Yang membuat situasi semakin panas adalah sikap Bahlil yang memilih menghindari massa aksi di Bandara DEO Sorong dengan keluar lewat pintu belakang. Aksi spontan yang digelar Koalisi Selamatkan Manusia dan Alam Domberai berakhir dengan teriakan keras seperti “Bahlil panipu”, “Bahlil perusak Tanah Papua”, dan “Bahlil perampok”, mencerminkan kekecewaan masyarakat Papua terhadap sang menteri yang selama ini mengklaim sebagai “putra daerah”.
#saverajaampat
“Ada apa dengan Bahlil sampai harus kabur? Kalau memang tidak bersalah, hadapi kami. Jangan berlindung di balik pengawalan,” ujar Yan, salah satu aktivis koalisi.
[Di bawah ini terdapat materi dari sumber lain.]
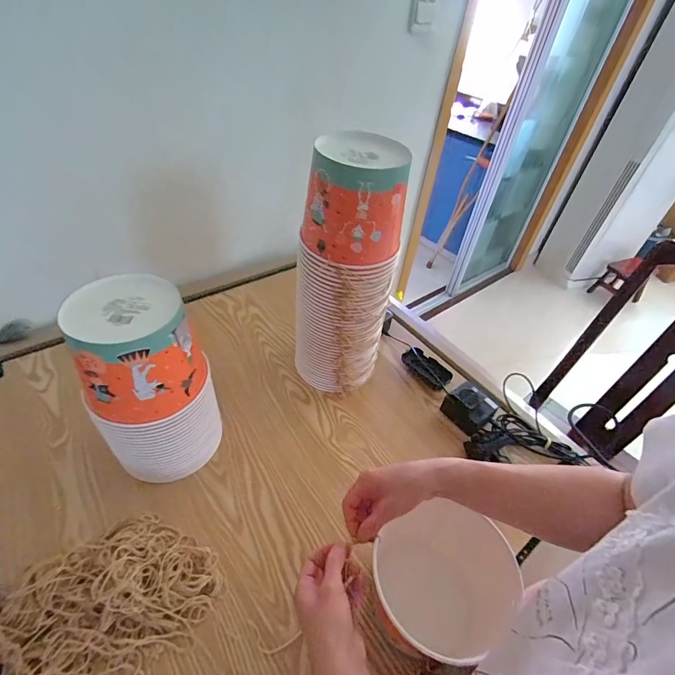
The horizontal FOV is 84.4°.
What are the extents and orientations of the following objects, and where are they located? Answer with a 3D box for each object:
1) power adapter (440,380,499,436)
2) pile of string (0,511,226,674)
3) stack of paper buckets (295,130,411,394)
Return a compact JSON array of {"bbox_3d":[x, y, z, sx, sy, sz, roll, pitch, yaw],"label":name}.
[{"bbox_3d":[0.250,0.129,0.701,0.072,0.051,0.080,-30,54,-34],"label":"power adapter"},{"bbox_3d":[-0.293,0.323,0.443,0.283,0.047,0.171,-17,48,-25],"label":"pile of string"},{"bbox_3d":[0.015,-0.081,0.635,0.150,0.444,0.135,11,43,4],"label":"stack of paper buckets"}]

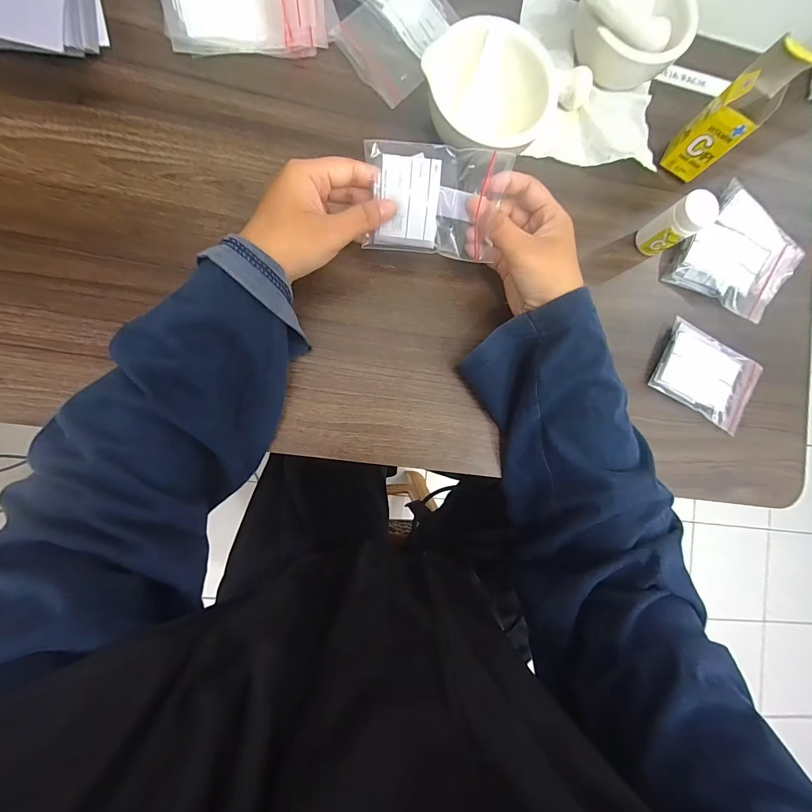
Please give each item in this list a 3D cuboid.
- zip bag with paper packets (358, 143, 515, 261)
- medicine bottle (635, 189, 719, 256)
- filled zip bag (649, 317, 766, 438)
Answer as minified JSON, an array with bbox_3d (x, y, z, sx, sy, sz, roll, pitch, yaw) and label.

Di sisi lain, dalam pernyataan resminya, Bahlil menyebut bahwa kunjungan ke tambang PT GAG Nikel bertujuan untuk mengecek langsung kondisi lapangan. Ia mengatakan hasil peninjauan akan dievaluasi oleh tim inspektur tambang. Sementara Dirjen Minerba, Tri Winarno, mengklaim tak ada kerusakan serius yang ditemukan, bahkan sedimentasi di pesisir dinyatakan nihil.
Namun, penilaian pemerintah tersebut dianggap jauh dari kenyataan oleh warga setempat dan aktivis lingkungan. Uno, tokoh adat Raja Ampat, menegaskan bahwa kerusakan lingkungan akibat pertambangan telah merusak ruang hidup dan mata pencaharian masyarakat. Ia menuntut seluruh izin tambang di Raja Ampat dicabut, bukan dievaluasi.
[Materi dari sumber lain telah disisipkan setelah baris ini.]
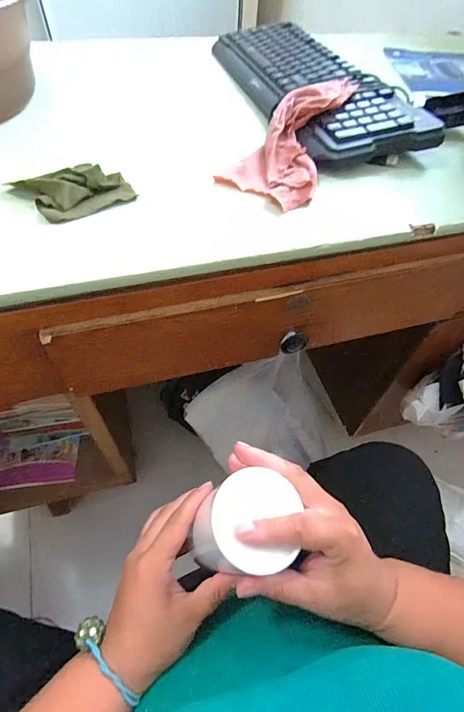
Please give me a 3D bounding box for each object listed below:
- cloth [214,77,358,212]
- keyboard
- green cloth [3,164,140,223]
[{"bbox_3d":[0.072,-0.256,0.416,0.094,0.026,0.227,21,71,11],"label":"cloth"},{"bbox_3d":[0.099,-0.392,0.522,0.160,0.043,0.446,-15,57,-13],"label":"keyboard"},{"bbox_3d":[-0.153,-0.168,0.359,0.096,0.021,0.074,-30,62,-22],"label":"green cloth"}]

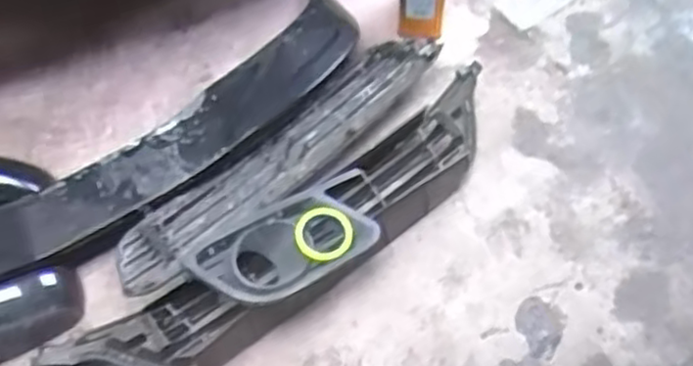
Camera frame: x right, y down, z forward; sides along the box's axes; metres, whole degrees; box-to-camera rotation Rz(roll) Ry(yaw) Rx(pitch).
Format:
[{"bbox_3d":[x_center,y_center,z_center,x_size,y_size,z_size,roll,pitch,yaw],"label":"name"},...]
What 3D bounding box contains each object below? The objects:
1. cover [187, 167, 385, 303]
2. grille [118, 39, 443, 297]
[{"bbox_3d":[-0.098,0.114,1.284,0.331,0.087,0.181,-23,60,-11],"label":"cover"},{"bbox_3d":[-0.114,-0.065,1.420,0.158,0.086,0.784,38,67,23],"label":"grille"}]

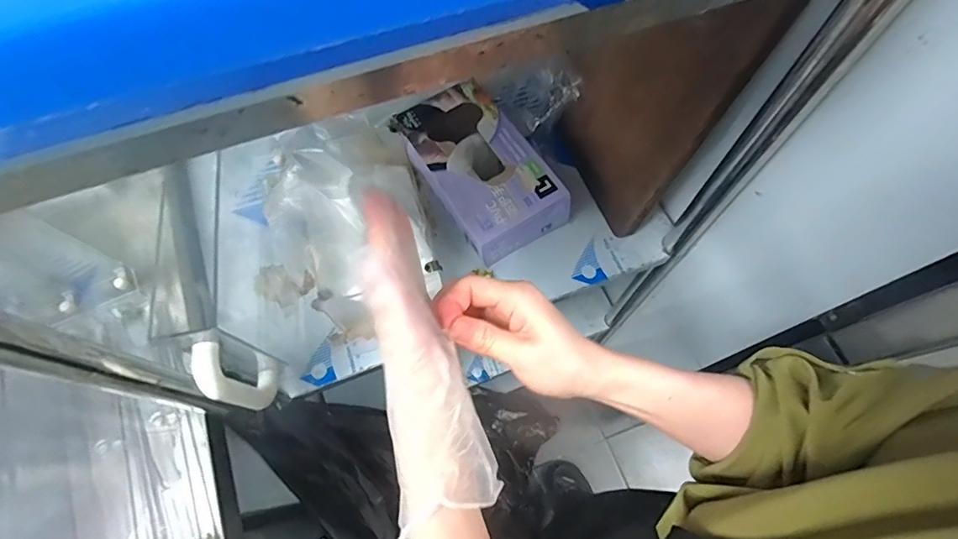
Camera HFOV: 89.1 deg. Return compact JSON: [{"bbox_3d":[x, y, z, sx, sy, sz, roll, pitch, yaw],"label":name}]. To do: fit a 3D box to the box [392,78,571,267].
[{"bbox_3d":[0.000,-0.125,0.639,0.134,0.080,0.223,-32,70,-10],"label":"box"}]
“Kami tak butuh janji evaluasi. Kami butuh tindakan nyata: cabut izin tambang, terutama PT Mulia Raymond Perkasa di Pulau Manyaifun dan Batang Pele. Cukup sudah penderitaan kami,” tegas Uno.
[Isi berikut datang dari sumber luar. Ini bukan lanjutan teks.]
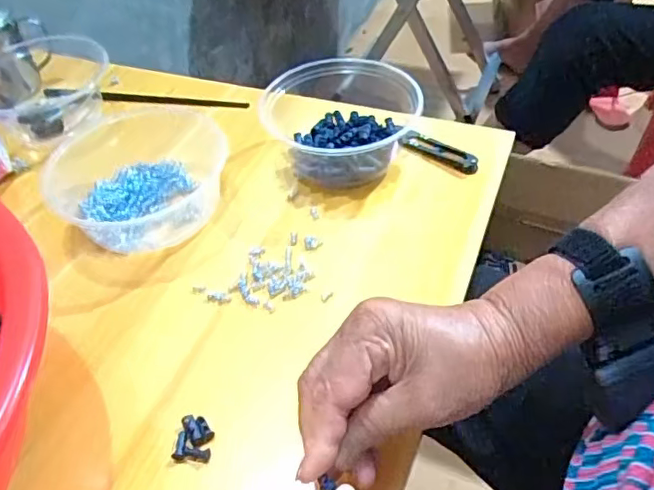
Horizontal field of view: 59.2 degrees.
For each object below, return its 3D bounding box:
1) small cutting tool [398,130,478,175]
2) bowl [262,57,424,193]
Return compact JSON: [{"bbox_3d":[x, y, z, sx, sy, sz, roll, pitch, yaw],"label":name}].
[{"bbox_3d":[0.100,-0.086,0.517,0.079,0.009,0.023,26,50,29],"label":"small cutting tool"},{"bbox_3d":[0.009,-0.109,0.511,0.129,0.063,0.149,8,49,11],"label":"bowl"}]

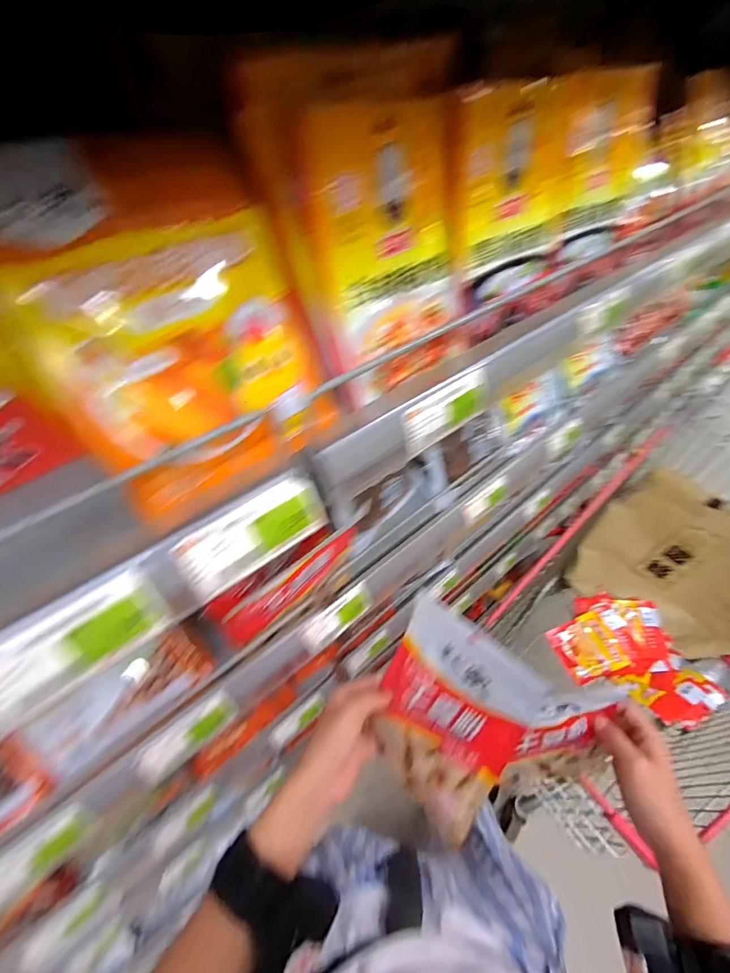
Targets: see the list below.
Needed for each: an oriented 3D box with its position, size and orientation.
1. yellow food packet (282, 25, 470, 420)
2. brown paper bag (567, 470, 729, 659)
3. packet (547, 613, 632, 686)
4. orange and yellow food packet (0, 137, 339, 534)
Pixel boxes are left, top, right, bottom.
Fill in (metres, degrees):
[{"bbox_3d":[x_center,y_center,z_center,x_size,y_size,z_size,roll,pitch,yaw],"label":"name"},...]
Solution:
[{"bbox_3d":[0.016,-0.153,0.254,0.109,0.174,0.021,-26,32,-24],"label":"yellow food packet"},{"bbox_3d":[0.699,0.187,0.899,0.373,0.348,0.056,37,43,27],"label":"brown paper bag"},{"bbox_3d":[0.519,0.378,0.950,0.131,0.040,0.129,-30,62,11],"label":"packet"},{"bbox_3d":[-0.091,-0.079,0.209,0.132,0.163,0.016,-34,27,-28],"label":"orange and yellow food packet"}]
Koalisi juga menolak proyek-proyek strategis nasional (PSN) yang disebut-sebut tidak memberikan manfaat bagi masyarakat Papua, justru memperparah eksploitasi dan ketimpangan.
Dengan situasi ini, langkah Bahlil yang lebih memilih "pintu belakang" dibanding berdialog terbuka dengan rakyat disebut sebagai simbol dari politik tambang yang tertutup dan tak berpihak pada rakyat Papua.